> **Dokumen Sumber**:
┌──
Sabtu, 02 April 2016

II. ULUMUL HADIST (OTORITAS HADIST SEBAGAI SUMBER AJARAN ISLAM)

BAB II
PEMBAHASAN
OTORITAS HADITS SEBAGAI SUMBER AJARAN ISLAM

A.    DALIL KEHUJJAHANNYA
Seluruh umat Islam, telah sepakat bahwa hadits merupakan salah satu sumber ajaran Islam. Keharusan mengikuti hadits bagi umat Islam baik berupa perintah maupun larangan, saran halnya dengan kewajiban mengikuti Al-Qur’an. Hal ini karena hadits merupakan mubayyin (penjelas) terhadap Al-Qur’an, karena itu siapapun tidak akan bisa memahami Al-Qur’an tanpa dengan memahami dan menguasai hadits. Begitu pula halnya menggunakan hadits tanpa Al-Qur’an. Karena Al-Qur’an merupakan dasar hukum pertama, yang didalamnya berisi garis besar syariat.
└──
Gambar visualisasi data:
┌──
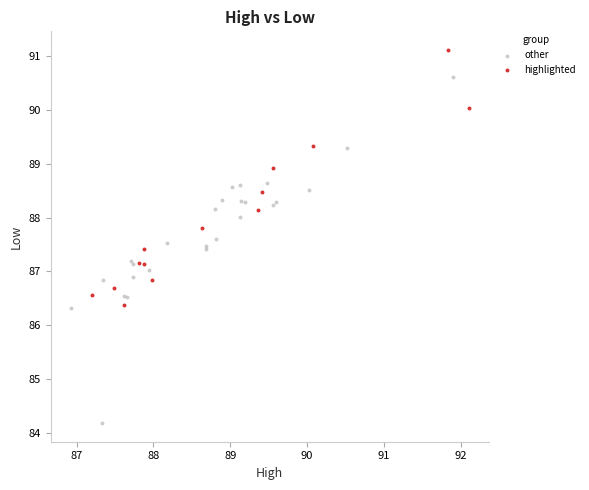

Which series reaches the maximum Y coordinate?

highlighted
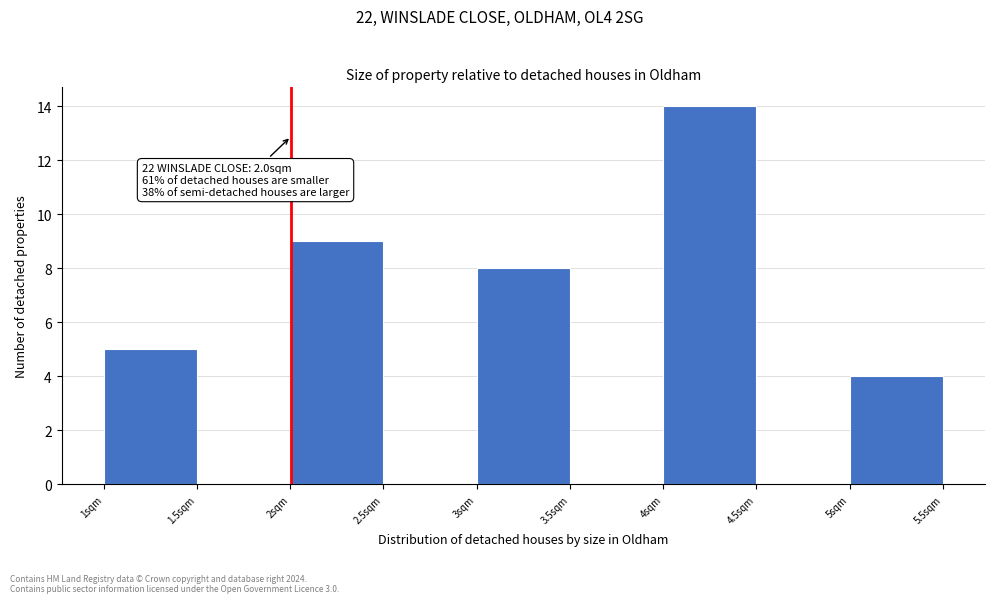

Which range on the x-axis has the tallest bar?

4.0 to 4.5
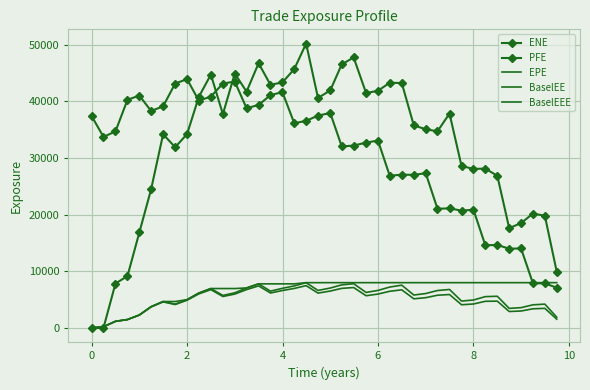

What is the difference between the second highest and second lowest values in the BaselEE series?

7612.5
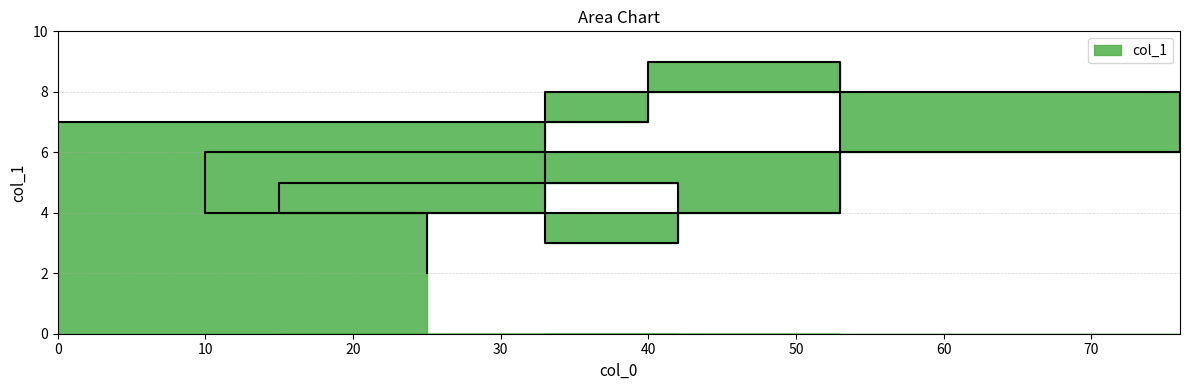

What is the minimum value shown in the chart?

2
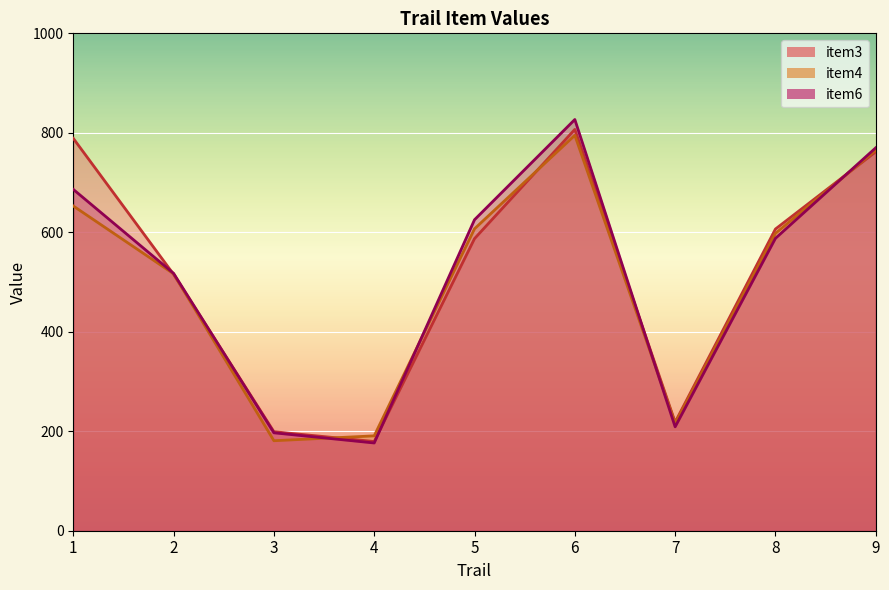

Rank the series by their average value, from lowest to highest.

item4, item6, item3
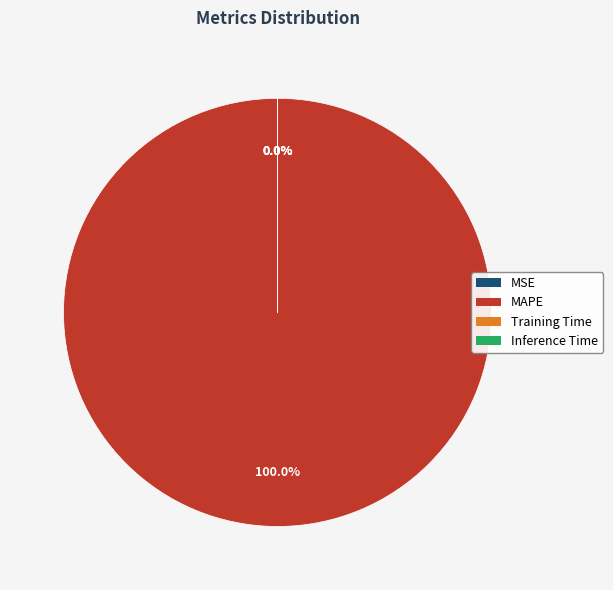

What is the change in value from MAPE to Training Time?

-346.1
└──
> **Bagian Latihan**:
a - Salin dengan tepat bagian teks tentang otoritas hadits, mulai dari kata-kata yang memuat "II. ULUMUL HADIST" dan berhenti setelah "garis besar syariat.".
b - Ringkaslah teks tentang otoritas hadits dalam dua kalimat.
c - Teruskan teks tentang otoritas hadits mulai setelah kalimat terakhir yang tercantum.
Entri-entri tersebut tidak diperlukan untuk latihan ini.

> **Jawaban Setiap Tugas**:
a -
II. ULUMUL HADIST (OTORITAS HADIST SEBAGAI SUMBER AJARAN ISLAM)

BAB II
PEMBAHASAN
OTORITAS HADITS SEBAGAI SUMBER AJARAN ISLAM

A.    DALIL KEHUJJAHANNYA
Seluruh umat Islam, telah sepakat bahwa hadits merupakan salah satu sumber ajaran Islam. Keharusan mengikuti hadits bagi umat Islam baik berupa perintah maupun larangan, saran halnya dengan kewajiban mengikuti Al-Qur’an. Hal ini karena hadits merupakan mubayyin (penjelas) terhadap Al-Qur’an, karena itu siapapun tidak akan bisa memahami Al-Qur’an tanpa dengan memahami dan menguasai hadits. Begitu pula halnya menggunakan hadits tanpa Al-Qur’an. Karena Al-Qur’an merupakan dasar hukum pertama, yang didalamnya berisi garis besar syariat.

b - Seluruh umat Islam sepakat bahwa hadits merupakan salah satu sumber ajaran Islam yang harus diikuti, karena hadits berfungsi sebagai mubayyin (penjelas) terhadap Al-Qur’an. Oleh sebab itu, Al-Qur’an tidak dapat dipahami tanpa memahami dan menguasai hadits, dan hadits pun tidak dapat digunakan tanpa Al-Qur’an, yang merupakan dasar hukum pertama berisi garis besar syariat.

c -
Dengan demikian, antara hadits dengan Al-Qur’an memiliki kaitan sangat erat untuk memahami dan mengamalkannya, tidak bisa dipisah-pisahkan atau berjalan sendiri-sendiri.
Untuk mengetahui sejauh mana kedudukan hadits sebagai sumber ajaran Islam, dapat dilihat dalil naqli (Al-Qur’an dan Hadits) dan aqli (rasional), seperti di bawah ini.

1.      Dalil Al-Qur’an
Banyak ayat Al-Qur’an yang menerangkan tentang kewajiban seseorang untuk tetap teguh beriman kepada Allah dan Rasul-Nya. Iman kepada Rasulullah SAW. sebagai utusan Allah SWT. merupakan keharusan dan sekaligus kebutuhan setiap individu. Dengan demikian Allah akan memperkokoh dan memperbaiki keadaan mereka. Perintah patuh kepada Rasul berarti perintah mengikuti sunnah sebagai hujjah.



Dalam Q.S An-Nisa : 59
يَا أَيُّهَا الَّذِينَ آَمَنُوا أَطِيعُوا اللَّهَ وَأَطِيعُوا الرَّسُولَ وَأُولِي الْأَمْرِ مِنْكُمْ فَإِنْ تَنَازَعْتُمْ فِي شَيْءٍ فَرُدُّوهُ إِلَى اللَّهِ وَالرَّسُولِ إِنْ كُنْتُمْ تُؤْمِنُونَ بِاللَّهِ وَالْيَوْمِ الْآَخِرِ ذَلِكَ خَيْرٌ وَأَحْسَنُ تَأْوِيلًا (59)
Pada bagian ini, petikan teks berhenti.